28. Mr. LITTMAN (Association for World Education) said that a number of Middle East peace initiatives had recently been proposed, with a view to establishing a future Palestinian State and genuine peace with Israel. However, none of those initiatives addressed the issue of regional security. He hoped that the new Palestinian leader would break with the sterile past of death, destruction and corruption, and would not miss the opportunity for peace and reconciliation. A new spirit of mutual acceptance would only flourish in the Middle East when human rights and individual security and dignity for all became rooted in law.
63. Mr. ALKANTAR (Nord Sud XXI) said that the commitment of all Lebanese citizens to promoting the sovereignty and independence of Lebanon did not entitle certain NGOs to hold forth on the matter before the Commission. Lebanon would achieve sovereignty when the Israeli armed forces withdrew completely from occupied Lebanese land and released Lebanese prisoners from Israeli jails.

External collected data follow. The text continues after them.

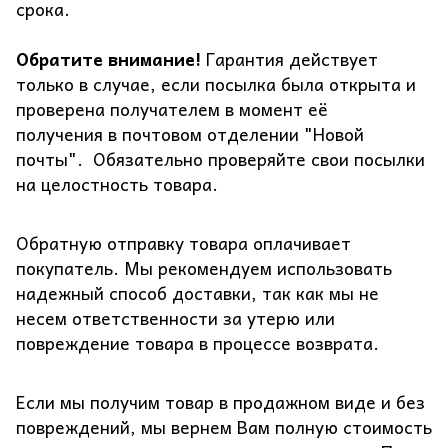
срока.
Обратите внимание!
Гарантия действует
только в случае, если посылка была открыта и
проверена получателем в момент её
получения в почтовом отделении "Новой
почты". Обязательно проверяйте свои посылки
на целостность товара.
Обратную отправку товара оплачивает
покупатель. Мы рекомендуем использовать
надежный способ доставки, так как мы не
несем ответственности за утерю или
повреждение товара в процессе возврата.
Если мы получим товар в продажном виде и без
повреждений, мы вернем Вам полную стоимость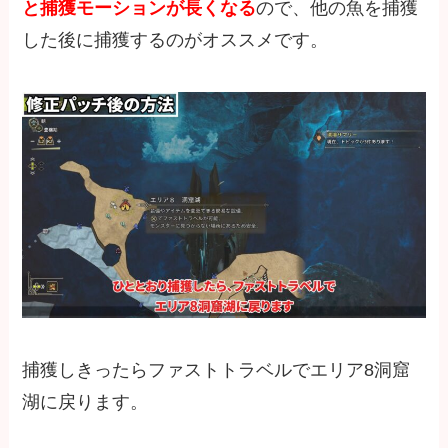
と捕獲モーションが長くなる
ので、他の魚を捕獲
した後に捕獲するのがオススメです。
捕獲しきったらファストトラベルでエリア8洞窟
湖に戻ります。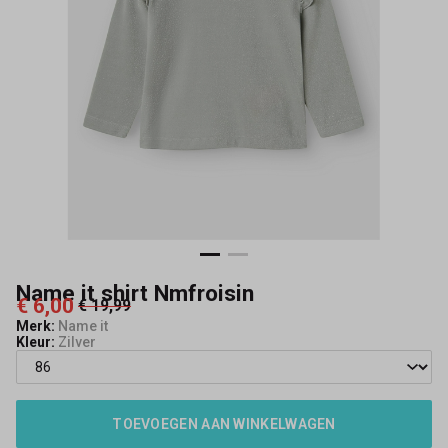
Name it shirt Nmfroisin
€ 6,00
€ 19,99
Merk:
Name it
Kleur:
Zilver
TOEVOEGEN AAN WINKELWAGEN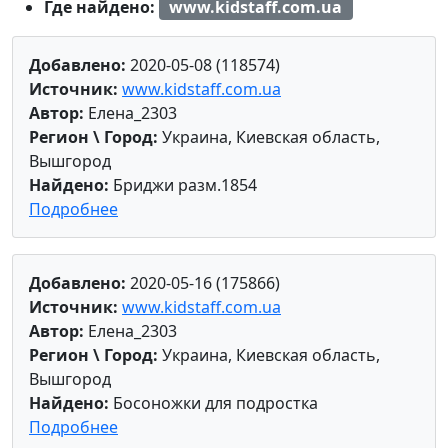
Где найдено:
www.kidstaff.com.ua
Добавлено:
2020-05-08 (118574)
Источник:
www.kidstaff.com.ua
Автор:
Елена_2303
Регион \ Город:
Украина, Киевская область,
Вышгород
Найдено:
Бриджи разм.1854
Подробнее
Добавлено:
2020-05-16 (175866)
Источник:
www.kidstaff.com.ua
Автор:
Елена_2303
Регион \ Город:
Украина, Киевская область,
Вышгород
Найдено:
Босоножки для подростка
Подробнее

64. Eight thousand Palestinian and other Arab detainees continued to be held in Israeli prisons in breach of the Geneva Conventions and international law. In 2004 and 2005 the Israeli authorities had released on three occasions a total of roughly 1,100 Lebanese and Palestinian prisoners but those prisoners had for the most part served or almost served their sentences. Hence their release had merely served as propaganda and the Israeli army had subsequently proceeded to arrest hundreds more Palestinians. Of the 2,464 convicted prisoners, 434 had been in custody for more than 10 years, 144 for more than 15 years, and 19 for more than 20 years.
65. He stressed the importance of ensuring that all prisoners were treated in accordance with international human rights and humanitarian law.
85. Ms. KOHN (Habitat International Coalition and Adalah: the Legal Centre for Arab Minority Rights in Israel) said that the organizations she represented were gravely concerned over Israel’s discriminatory land allocation policies. In accordance with the Jewish National Fund’s objectives, namely to purchase or otherwise acquire lands in Israel for the purpose of settling Jews, the Israel Lands Administration prohibited Palestinian citizens of Israel from leasing land from that organization, which owned 13 per cent of all land in Israel. The Israel Lands Administration controlled over 93 per cent of all land in Israel. Since 1948, large portions of land had been confiscated or otherwise appropriated by the State or Zionist institutions like the Jewish National Fund, which were chartered to benefit Jewish citizens exclusively; most of that land belonged to Palestinian refugees. In spite of its discriminatory policies, the Jewish National Fund operated in several of the Commission’s member States, registered as a charitable organization and thus exempt from taxation.
86. In October 2004, the Legal Centre for Arab Minority Rights in Israel had submitted a petition to the Supreme Court of Israel demanding an end to such institutionalized discrimination. In its response, the Jewish National Fund had stated its loyalty to the Jewish people and affirmed that it had no duty to practise equality towards all citizens of the State. As a public agency, the Israel Lands Administration was bound by the principle of equal treatment of all citizens. Its discriminatory policies were dangerous and extremist and sent a harmful and humiliating message to Palestinian citizens of Israel. In July 2004, the Jewish National Fund had been granted NGO status with the United Nations Department of Public Information, in spite of its violations of the principles enshrined in the Charter of the United Nations.
87. The Commission should investigate State-sponsored land allocation practices in Israel; press for the cessation of such discriminatory policies; and inform the Economic and Social Council of the activities and official status of the Jewish National Fund, especially in the light of its putative non-governmental status.